Dataset entries START

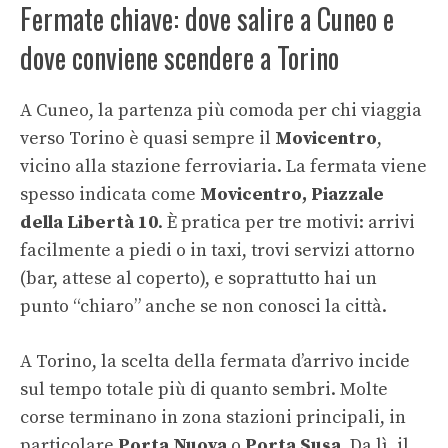
Fermate chiave: dove salire a Cuneo e
dove conviene scendere a Torino
A Cuneo, la partenza più comoda per chi viaggia
verso Torino è quasi sempre il
Movicentro
,
vicino alla stazione ferroviaria. La fermata viene
spesso indicata come
Movicentro, Piazzale
della Libertà 10
. È pratica per tre motivi: arrivi
facilmente a piedi o in taxi, trovi servizi attorno
(bar, attese al coperto), e soprattutto hai un
punto “chiaro” anche se non conosci la città.
A Torino, la scelta della fermata d’arrivo incide
sul tempo totale più di quanto sembri. Molte
corse terminano in zona stazioni principali, in
particolare
Porta Nuova
o
Porta Susa
. Da lì, il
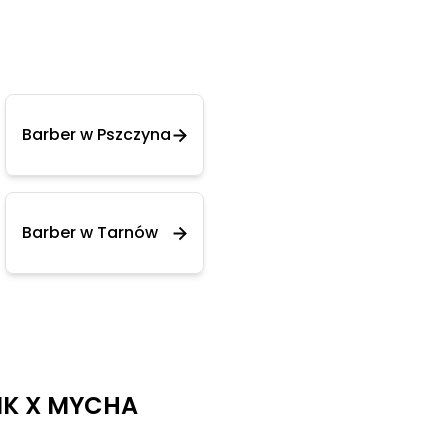
Barber w Pszczyna
Barber w Tarnów
IK X MYCHA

Dataset entries END

Activity: Return all lines of the material above in which "della" occurs.

Result for this exercise:
della Libertà 10
A Torino, la scelta della fermata d’arrivo incide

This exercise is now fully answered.